_YOUR INSTRUCTIONS_. Print the lines from the one containing "Снято с производства / поставок" through the end of the entries below, without changing them. Leave out the pictures.
-------- SUPPLIED DATA --------
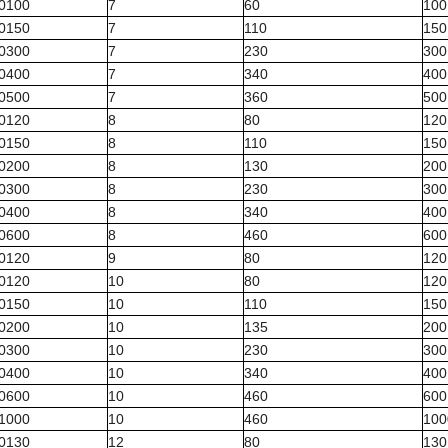
70100
7
60
100
70150
7
110
150
70300
7
230
300
70400
7
340
400
70500
7
360
500
80120
8
80
120
80150
8
110
150
80200
8
130
200
80300
8
230
300
80400
8
340
400
80600
8
460
600
90120
9
80
120
00120
10
80
120
00150
10
110
150
00200
10
135
200
00300
10
230
300
00400
10
340
400
00600
10
460
600
01000
10
460
100
20130
12
80
130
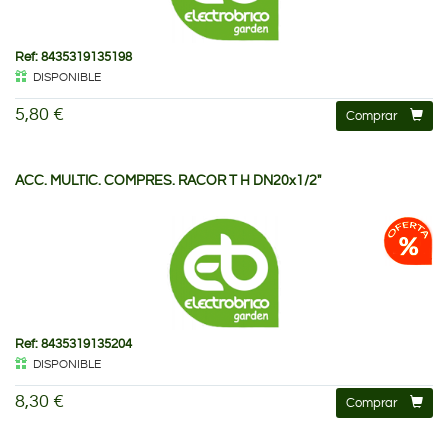
Ref: 8435319135198
DISPONIBLE
5,80 €
Comprar
ACC. MULTIC. COMPRES. RACOR T H DN20x1/2"
Ref: 8435319135204
DISPONIBLE
8,30 €
Comprar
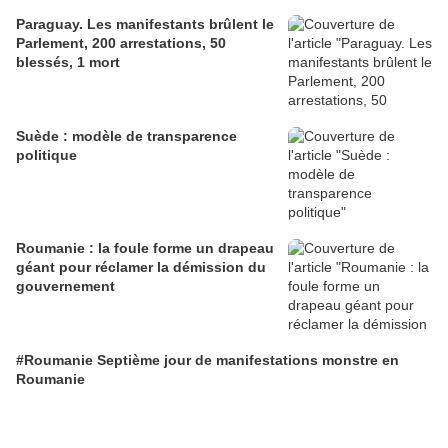
Paraguay. Les manifestants brûlent le
Parlement, 200 arrestations, 50
blessés, 1 mort
Suède : modèle de transparence
politique
Roumanie : la foule forme un drapeau
géant pour réclamer la démission du
gouvernement
#Roumanie Septième jour de manifestations monstre en
Roumanie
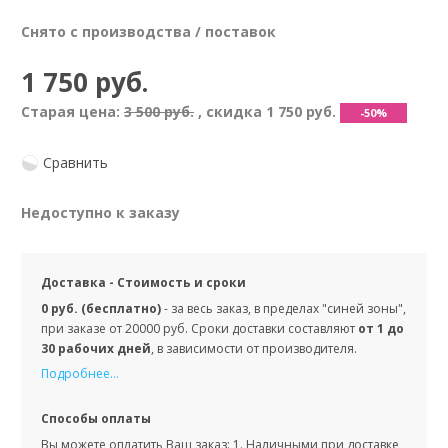
Снято с производства / поставок
1 750 руб.
Старая цена:
3 500 руб.
, скидка
1 750 руб.
-50%
Сравнить
Недоступно к заказу
Доставка - Стоимость и сроки
0 руб. (бесплатно)
- за весь заказ, в пределах "синей зоны",
при заказе от 20000 руб. Сроки доставки составляют
от 1 до
30 рабочих дней
, в зависимости от производителя.
Подробнее...
Способы оплаты
Вы можете оплатить Ваш заказ: 1. Наличными при доставке,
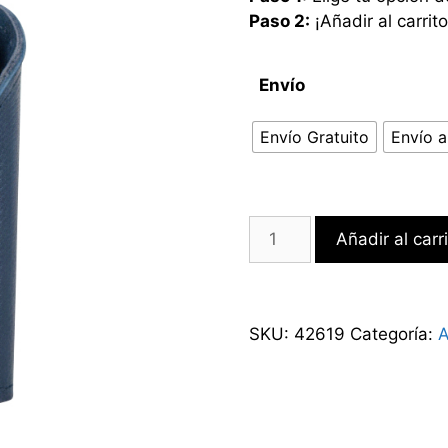
Paso 2:
¡Añadir al carrito
Envío
Envío Gratuito
Envío a
Añadir al carr
SKU:
42619
Categoría:
A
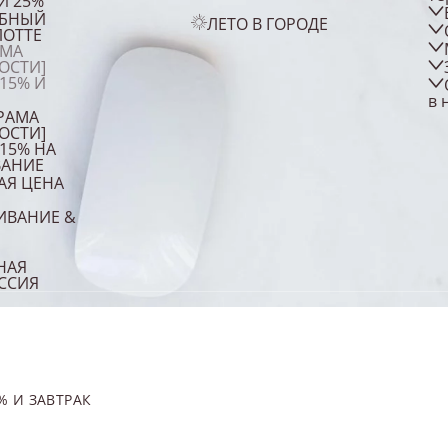
Й 25%
ЕБНЫЙ
ЛЕТО В ГОРОДЕ
ЛОТТЕ
АМА
ОСТИ]
15% И
в 
РАМА
ОСТИ]
15% НА
АНИЕ
АЯ ЦЕНА
ИВАНИЕ &
НАЯ
ССИЯ
% И ЗАВТРАК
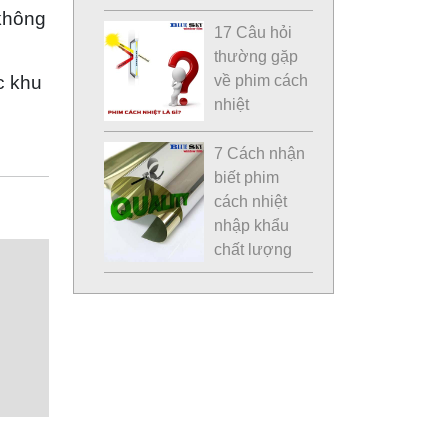
không
17 Câu hỏi
thường gặp
c khu
về phim cách
nhiệt
7 Cách nhận
biết phim
cách nhiệt
nhập khẩu
chất lượng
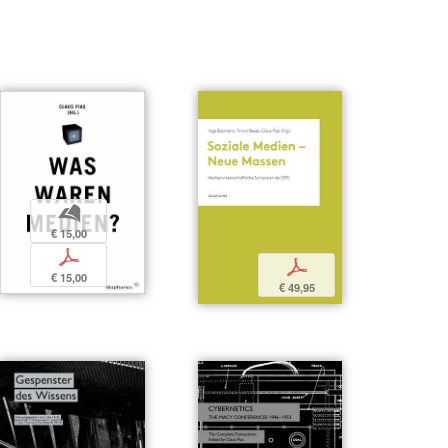
b
€ 15,00
p
p
€ 15,00
€ 49,95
--------
_EXERCISE RESPONSE_.
Снято с производства / поставок
1 750 руб.
Старая цена:
3 500 руб.
, скидка
1 750 руб.
-50%
Сравнить
Недоступно к заказу
Доставка - Стоимость и сроки
0 руб. (бесплатно)
- за весь заказ, в пределах "синей зоны",
при заказе от 20000 руб. Сроки доставки составляют
от 1 до
30 рабочих дней
, в зависимости от производителя.
Подробнее...
Способы оплаты
Вы можете оплатить Ваш заказ: 1. Наличными при доставке,
Paso 2:
¡Añadir al carrito
Envío
Envío Gratuito
Envío a
Añadir al carr
SKU:
42619
Categoría:
A
Й 25%
ЕБНЫЙ
ЛЕТО В ГОРОДЕ
ЛОТТЕ
АМА
ОСТИ]
15% И
в 
РАМА
ОСТИ]
15% НА
АНИЕ
АЯ ЦЕНА
ИВАНИЕ &
НАЯ
ССИЯ
% И ЗАВТРАК
không
17 Câu hỏi
thường gặp
c khu
về phim cách
nhiệt
7 Cách nhận
biết phim
cách nhiệt
nhập khẩu
chất lượng
b
€ 15,00
p
p
€ 15,00
€ 49,95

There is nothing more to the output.